Lime Legal
LocalGov

Cooperative dividend

Published 12 January 2024

Cooperative and mutual housing in Europe is up to 20 times larger than in the UK. The benefits include better quality and accountability of housing delivery. So why is it so under-developed in this country, Chris Handy asks

The cooperative and mutual housing sector is flourishing. Above average resident satisfaction and sound management are at the heart of its success, according to the independent Commission on Cooperative and Mutual Housing, which has just published a report Bringing Democracy Home calling for expansion of the sector.

The report is timely. The call for more John Lewis-style partnerships and the welcoming of other mutual options in the public sector has come from Labour and the Conservatives. While Labour stresses the role of state funding in grassroots approaches to the NHS and the police, for example, ‘Red Tory’ Conservatives have a vision of a ‘big society’ with renewed civic engagement at the local level.

Our report concludes that housing would be the ideal policy arena in which co-operative and mutual approaches could be pioneered, not only to bring us in line with European countries which have far more developed mutual housing sectors – up to 20 times larger than the UK – but also to improve the quality, efficiency and accountability of housing delivery.

Cooperative and mutual housing offers benefits that go beyond performance indicators. People in the sector take more responsibility and feel a greater sense of belonging, identity and ownership. Members who started out with broken lives acknowledge how mutual housing provided opportunities to reshape their future. Support for acquiring skills and moving into work are positive attributes of the sector.

Our research revealed that most cooperative and mutual housing members would not want to live in any other type of housing, not least because of the mutually supportive communities they have created.

Good citizenship goes with the territory – whether tackling climate change, volunteering as school governors, transforming the wider neighbourhood, promoting trust, or participating in activities that foster community cohesion.

So why is cooperative and mutual housing under-developed in this country compared to the rest of Europe?
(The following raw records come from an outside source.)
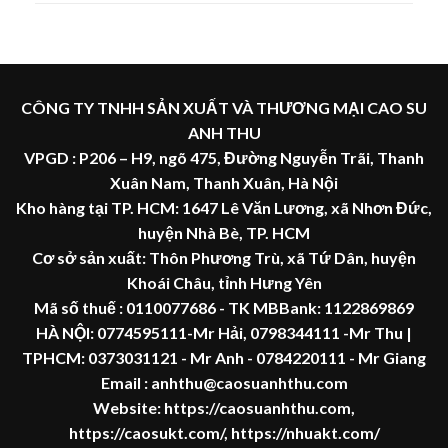
CÔNG TY TNHH SẢN XUẤT VÀ THƯƠNG MẠI CAO SU
ANH THU
VPGD : P206 – H9, ngõ 475, Đường Nguyễn Trãi, Thanh
Xuân Nam, Thanh Xuân, Hà Nội
Kho hàng tại TP. HCM: 1647 Lê Văn Lương, xã Nhơn Đức,
huyện Nhà Bè, TP. HCM
Cơ sở sản xuất: Thôn Phương Trù, xã Tứ Dân, huyện
Khoái Châu, tỉnh Hưng Yên
Mã số thuế :
0110077686
- TK MBBank: 1122869869
HÀ NỘI:
0774595111
-Mr Hải
,
0798344111 -Mr Thu
|
TPHCM:
0373031121
- Mr Anh -
0784220111 - Mr
Giang
Email : anhthu@caosuanhthu.com
Website:
https://caosuanhthu.com
,
https://caosukt.com/
,
https://nhuakt.com/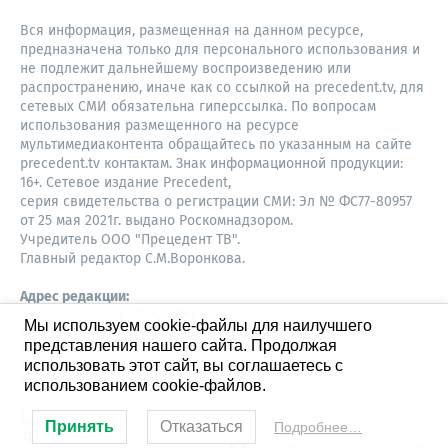
Вся информация, размещенная на данном ресурсе,
предназначена только для персонального использования и
не подлежит дальнейшему воспроизведению или
распространению, иначе как со ссылкой на precedent.tv, для
сетевых СМИ обязательна гиперссылка. По вопросам
использования размещенного на ресурсе
мультимедиаконтента обращайтесь по указанным на сайте
precedent.tv контактам. Знак информационной продукции:
16+. Сетевое издание Precedent,
серия свидетельства о регистрации СМИ: Эл № ФС77-80957
от 25 мая 2021г. выдано Роскомнадзором.
Учредитель ООО "Прецедент ТВ".
Главный редактор С.М.Воронкова.
Адрес редакции:
Советская, 52, 4 этаж, офис 401
Мы используем cookie-файлы для наилучшего
630087,
представления нашего сайта. Продолжая
Новосибирск
8-960-779-12-96,
использовать этот сайт, вы соглашаетесь с
S.Voronkova@precedent.tv
использованием cookie-файлов.
Принять
Отказаться
Подробнее…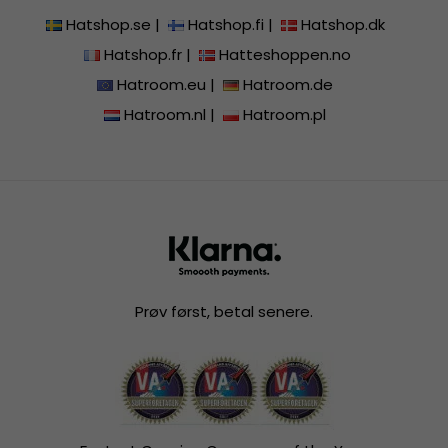
Hatshop.se
|
Hatshop.fi
|
Hatshop.dk
Hatshop.fr
|
Hatteshoppen.no
Hatroom.eu
|
Hatroom.de
Hatroom.nl
|
Hatroom.pl
Prøv først, betal senere.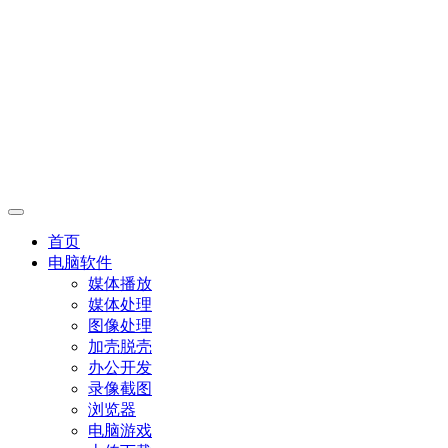
首页
电脑软件
媒体播放
媒体处理
图像处理
加壳脱壳
办公开发
录像截图
浏览器
电脑游戏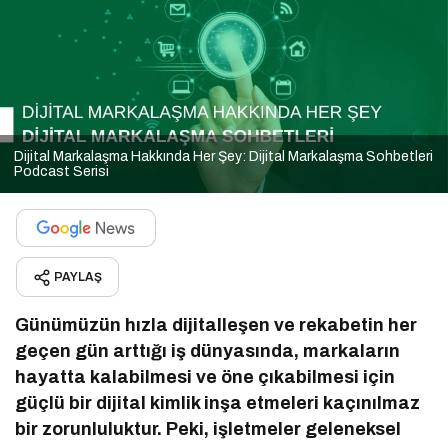
Dijital Markalaşma Hakkında Her Şey: Dijital Markalaşma Sohbetleri
Podcast Serisi
PAYLAŞ
Günümüzün hızla dijitalleşen ve rekabetin her
geçen gün arttığı iş dünyasında, markaların
hayatta kalabilmesi ve öne çıkabilmesi için
güçlü bir dijital kimlik inşa etmeleri kaçınılmaz
bir zorunluluktur. Peki, işletmeler geleneksel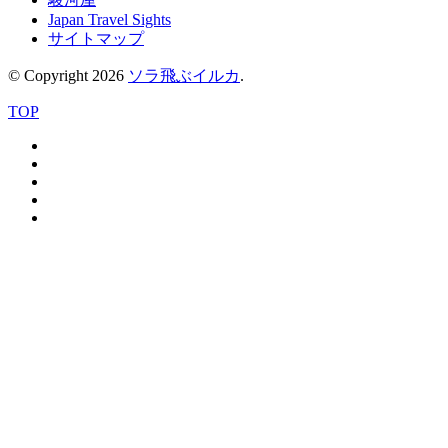
Japan Travel Sights
サイトマップ
© Copyright 2026
ソラ飛ぶイルカ
.
TOP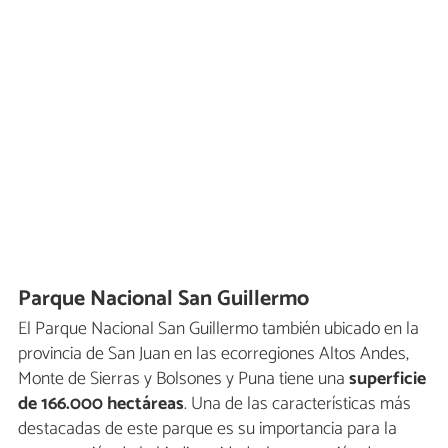
Parque Nacional San Guillermo
El Parque Nacional San Guillermo también ubicado en la
provincia de San Juan en las ecorregiones Altos Andes,
Monte de Sierras y Bolsones y Puna tiene una
superficie
de 166.000 hectáreas
. Una de las características más
destacadas de este parque es su importancia para la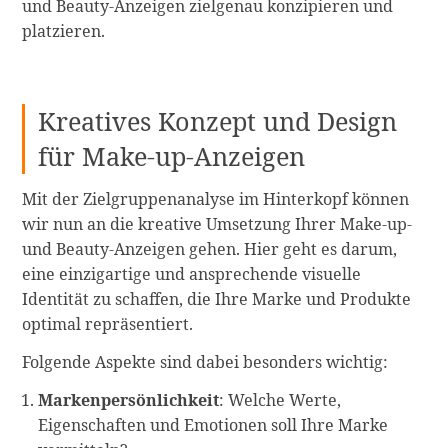
und Beauty-Anzeigen zielgenau konzipieren und
platzieren.
Kreatives Konzept und Design
für Make-up-Anzeigen
Mit der Zielgruppenanalyse im Hinterkopf können
wir nun an die kreative Umsetzung Ihrer Make-up-
und Beauty-Anzeigen gehen. Hier geht es darum,
eine einzigartige und ansprechende visuelle
Identität zu schaffen, die Ihre Marke und Produkte
optimal repräsentiert.
Folgende Aspekte sind dabei besonders wichtig:
Markenpersönlichkeit
: Welche Werte,
Eigenschaften und Emotionen soll Ihre Marke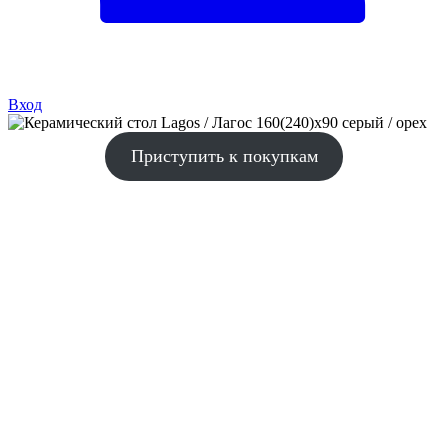
Вход
Приступить к покупкам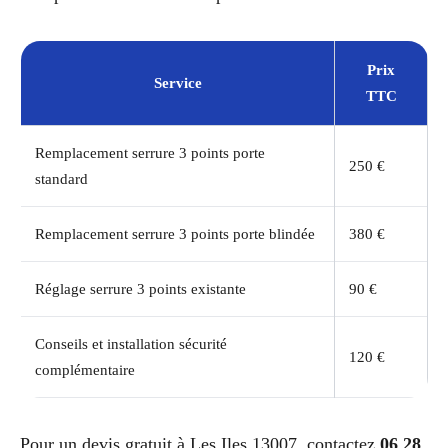
Prix
Service
TTC
Remplacement serrure 3 points porte
250 €
standard
Remplacement serrure 3 points porte blindée
380 €
Réglage serrure 3 points existante
90 €
Conseils et installation sécurité
120 €
complémentaire
Pour un devis gratuit à Les Iles 13007, contactez
06 28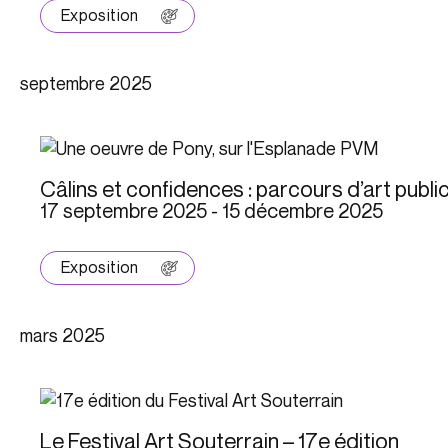
Exposition
septembre 2025
Câlins et confidences : parcours d’art public
17 septembre 2025
-
15 décembre 2025
Exposition
mars 2025
Le Festival Art Souterrain – 17e édition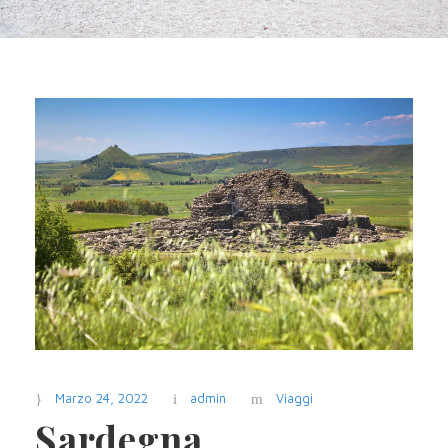
Marzo 24, 2022
admin
Viaggi
Sardegna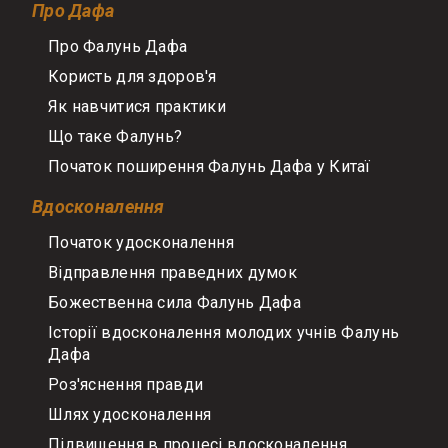
Про Дафа
Про Фалунь Дафа
Користь для здоров'я
Як навчитися практики
Що таке Фалунь?
Початок поширення Фалунь Дафа у Китаї
Вдосконалення
Початок удосконалення
Відправлення праведних думок
Божественна сила Фалунь Дафа
Історії вдосконалення молодих учнів Фалунь
Дафа
Роз'яснення правди
Шлях удосконалення
Підвищення в процесі вдосконалення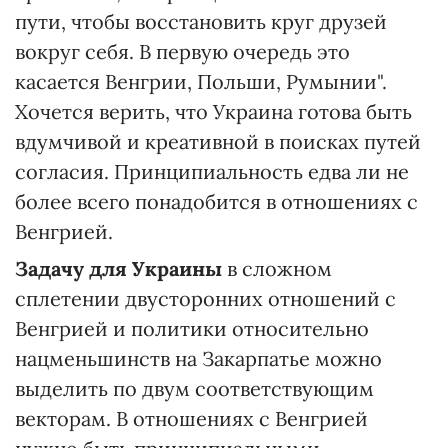
пути, чтобы восстановить круг друзей
вокруг себя. В первую очередь это
касается Венгрии, Польши, Румынии".
Хочется верить, что Украина готова быть
вдумчивой и креативной в поисках путей
согласия. Принципиальность едва ли не
более всего понадобится в отношениях с
Венгрией.
Задачу для Украины
в сложном
сплетении двусторонних отношений с
Венгрией и политики относительно
нацменьшинств на Закарпатье можно
выделить по двум соответствующим
векторам. В отношениях с Венгрией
In other countries, government policy works in sympathy with grassroots community development much more than in the UK. And there is a legacy of top-down approaches to housing development which suggests that ordinary people and communities can’t be trusted to make housing decisions.

Yet a number of options already exist – cooperatives that collectively own and manage affordable homes, tenant management organisations leasing homes from other landlords, community gateways and mutuals offering resident involvement post-stock transfer, cohousing schemes, particularly for elderly and multi-generational communities, and community land trusts and mutual home ownership, couching aspirations for individual asset ownership in a community safety net.

All produce sustainable and mutually supportive communities with less reliance on the state, reducing the dependency of residents and moving away from detached managerialism. The commission is therefore challenging government, the social housing sector, the cooperative movement, financial institutions, and the cooperative and mutual housing sector itself to support the expansion of mutuality.

Greater political support is fundamental to make cooperative and mutual housing more widely available, along with a legal, regulatory and support framework sympathetic to a more democratic and localised housing system.

Our challenge to social housing providers is to recognise cooperative and mutual housing’s key role in helping the sector re-align its skills and expertise to encourage communities to take control.

A third challenge is to the wider cooperative movement, including commercial, financial and agricultural cooperatives, to put its dynamism, imagination and vision behind cooperative and mutual housing – the least developed sub-sector of the movement. In mutual terms, where people live is surely more important than where they shop or work.

The cooperative and mutual housing sector is also challenged to recognise that strong, transparent and accountable democratic governance needs to be built and maintained, and new support structures to help the sector expand have to be put into place. 

Funding is crucial. If cooperative and mutual housing – which the commission has shown to be a winner across a range of fronts – is to be available to more people and communities, a resources framework needs to be put into place. National and local government should work with the private sector to put into place sustainable mixed funding packages.

The commission concludes that the benefits of cooperative and mutual housing are indisputable and that democracy should start in the home. That is why we are calling for a target to be set that every town, village and community has a mutual housing organisation by 2030.

Dr Chris Handy is chief executive officer of Accord Housing Group and executive commissioner of the Commission on Cooperative and Mutual Housing.